[[ Data under study, beginning ]]
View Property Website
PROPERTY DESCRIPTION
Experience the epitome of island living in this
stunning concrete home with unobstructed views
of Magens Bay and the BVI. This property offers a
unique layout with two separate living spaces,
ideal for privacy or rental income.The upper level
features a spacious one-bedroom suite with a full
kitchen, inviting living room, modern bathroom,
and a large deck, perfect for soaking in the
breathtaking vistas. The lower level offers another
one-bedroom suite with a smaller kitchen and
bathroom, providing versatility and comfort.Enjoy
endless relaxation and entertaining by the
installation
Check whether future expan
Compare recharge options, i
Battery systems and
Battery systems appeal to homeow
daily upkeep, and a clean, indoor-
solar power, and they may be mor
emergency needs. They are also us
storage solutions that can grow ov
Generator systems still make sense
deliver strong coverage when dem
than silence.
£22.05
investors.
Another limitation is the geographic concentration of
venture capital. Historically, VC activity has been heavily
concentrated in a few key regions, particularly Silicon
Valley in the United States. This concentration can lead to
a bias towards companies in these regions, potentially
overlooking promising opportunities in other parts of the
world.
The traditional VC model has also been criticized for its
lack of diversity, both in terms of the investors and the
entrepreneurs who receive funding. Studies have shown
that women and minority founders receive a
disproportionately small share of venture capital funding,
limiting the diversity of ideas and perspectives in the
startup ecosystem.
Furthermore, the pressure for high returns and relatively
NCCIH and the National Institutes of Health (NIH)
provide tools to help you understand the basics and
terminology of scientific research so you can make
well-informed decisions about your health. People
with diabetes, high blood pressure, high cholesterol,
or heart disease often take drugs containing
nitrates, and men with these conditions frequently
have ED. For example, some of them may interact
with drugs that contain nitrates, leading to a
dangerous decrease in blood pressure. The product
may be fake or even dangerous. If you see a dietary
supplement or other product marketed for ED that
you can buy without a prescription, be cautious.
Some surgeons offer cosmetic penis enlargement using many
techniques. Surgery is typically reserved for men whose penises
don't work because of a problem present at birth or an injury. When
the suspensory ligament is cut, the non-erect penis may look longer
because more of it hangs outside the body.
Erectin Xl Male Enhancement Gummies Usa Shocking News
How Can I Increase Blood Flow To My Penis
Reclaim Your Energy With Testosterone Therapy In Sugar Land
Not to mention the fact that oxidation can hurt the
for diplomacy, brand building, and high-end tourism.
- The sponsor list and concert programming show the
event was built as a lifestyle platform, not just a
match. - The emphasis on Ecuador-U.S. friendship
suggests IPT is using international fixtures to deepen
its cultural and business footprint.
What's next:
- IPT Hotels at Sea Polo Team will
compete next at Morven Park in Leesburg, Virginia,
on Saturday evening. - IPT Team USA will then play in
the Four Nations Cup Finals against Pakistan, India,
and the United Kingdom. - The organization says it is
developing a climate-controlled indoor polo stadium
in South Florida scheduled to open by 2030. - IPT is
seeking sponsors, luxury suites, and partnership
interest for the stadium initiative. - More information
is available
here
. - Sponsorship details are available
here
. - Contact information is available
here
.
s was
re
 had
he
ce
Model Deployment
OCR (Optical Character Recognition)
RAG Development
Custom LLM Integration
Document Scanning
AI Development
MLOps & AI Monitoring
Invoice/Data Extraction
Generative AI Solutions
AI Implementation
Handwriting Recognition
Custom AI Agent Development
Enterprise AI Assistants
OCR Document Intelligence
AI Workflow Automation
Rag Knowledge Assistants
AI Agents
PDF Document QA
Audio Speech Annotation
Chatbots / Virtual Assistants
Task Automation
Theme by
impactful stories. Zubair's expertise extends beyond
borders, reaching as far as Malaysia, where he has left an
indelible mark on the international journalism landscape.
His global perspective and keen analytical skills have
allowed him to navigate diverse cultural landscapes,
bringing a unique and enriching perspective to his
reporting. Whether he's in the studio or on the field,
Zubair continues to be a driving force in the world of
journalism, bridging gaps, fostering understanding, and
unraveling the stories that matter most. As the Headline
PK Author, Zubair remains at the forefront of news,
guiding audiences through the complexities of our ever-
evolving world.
[[ Data under study, end ]]
● **To-do item**
Write back every line of the material exactly as it was provided.

● **Exercise solution**
View Property Website
PROPERTY DESCRIPTION
Experience the epitome of island living in this
stunning concrete home with unobstructed views
of Magens Bay and the BVI. This property offers a
unique layout with two separate living spaces,
ideal for privacy or rental income.The upper level
features a spacious one-bedroom suite with a full
kitchen, inviting living room, modern bathroom,
and a large deck, perfect for soaking in the
breathtaking vistas. The lower level offers another
one-bedroom suite with a smaller kitchen and
bathroom, providing versatility and comfort.Enjoy
endless relaxation and entertaining by the
installation
Check whether future expan
Compare recharge options, i
Battery systems and
Battery systems appeal to homeow
daily upkeep, and a clean, indoor-
solar power, and they may be mor
emergency needs. They are also us
storage solutions that can grow ov
Generator systems still make sense
deliver strong coverage when dem
than silence.
£22.05
investors.
Another limitation is the geographic concentration of
venture capital. Historically, VC activity has been heavily
concentrated in a few key regions, particularly Silicon
Valley in the United States. This concentration can lead to
a bias towards companies in these regions, potentially
overlooking promising opportunities in other parts of the
world.
The traditional VC model has also been criticized for its
lack of diversity, both in terms of the investors and the
entrepreneurs who receive funding. Studies have shown
that women and minority founders receive a
disproportionately small share of venture capital funding,
limiting the diversity of ideas and perspectives in the
startup ecosystem.
Furthermore, the pressure for high returns and relatively
NCCIH and the National Institutes of Health (NIH)
provide tools to help you understand the basics and
terminology of scientific research so you can make
well-informed decisions about your health. People
with diabetes, high blood pressure, high cholesterol,
or heart disease often take drugs containing
nitrates, and men with these conditions frequently
have ED. For example, some of them may interact
with drugs that contain nitrates, leading to a
dangerous decrease in blood pressure. The product
may be fake or even dangerous. If you see a dietary
supplement or other product marketed for ED that
you can buy without a prescription, be cautious.
Some surgeons offer cosmetic penis enlargement using many
techniques. Surgery is typically reserved for men whose penises
don't work because of a problem present at birth or an injury. When
the suspensory ligament is cut, the non-erect penis may look longer
because more of it hangs outside the body.
Erectin Xl Male Enhancement Gummies Usa Shocking News
How Can I Increase Blood Flow To My Penis
Reclaim Your Energy With Testosterone Therapy In Sugar Land
Not to mention the fact that oxidation can hurt the
for diplomacy, brand building, and high-end tourism.
- The sponsor list and concert programming show the
event was built as a lifestyle platform, not just a
match. - The emphasis on Ecuador-U.S. friendship
suggests IPT is using international fixtures to deepen
its cultural and business footprint.
What's next:
- IPT Hotels at Sea Polo Team will
compete next at Morven Park in Leesburg, Virginia,
on Saturday evening. - IPT Team USA will then play in
the Four Nations Cup Finals against Pakistan, India,
and the United Kingdom. - The organization says it is
developing a climate-controlled indoor polo stadium
in South Florida scheduled to open by 2030. - IPT is
seeking sponsors, luxury suites, and partnership
interest for the stadium initiative. - More information
is available
here
. - Sponsorship details are available
here
. - Contact information is available
here
.
s was
re
 had
he
ce
Model Deployment
OCR (Optical Character Recognition)
RAG Development
Custom LLM Integration
Document Scanning
AI Development
MLOps & AI Monitoring
Invoice/Data Extraction
Generative AI Solutions
AI Implementation
Handwriting Recognition
Custom AI Agent Development
Enterprise AI Assistants
OCR Document Intelligence
AI Workflow Automation
Rag Knowledge Assistants
AI Agents
PDF Document QA
Audio Speech Annotation
Chatbots / Virtual Assistants
Task Automation
Theme by
impactful stories. Zubair's expertise extends beyond
borders, reaching as far as Malaysia, where he has left an
indelible mark on the international journalism landscape.
His global perspective and keen analytical skills have
allowed him to navigate diverse cultural landscapes,
bringing a unique and enriching perspective to his
reporting. Whether he's in the studio or on the field,
Zubair continues to be a driving force in the world of
journalism, bridging gaps, fostering understanding, and
unraveling the stories that matter most. As the Headline
PK Author, Zubair remains at the forefront of news,
guiding audiences through the complexities of our ever-
evolving world.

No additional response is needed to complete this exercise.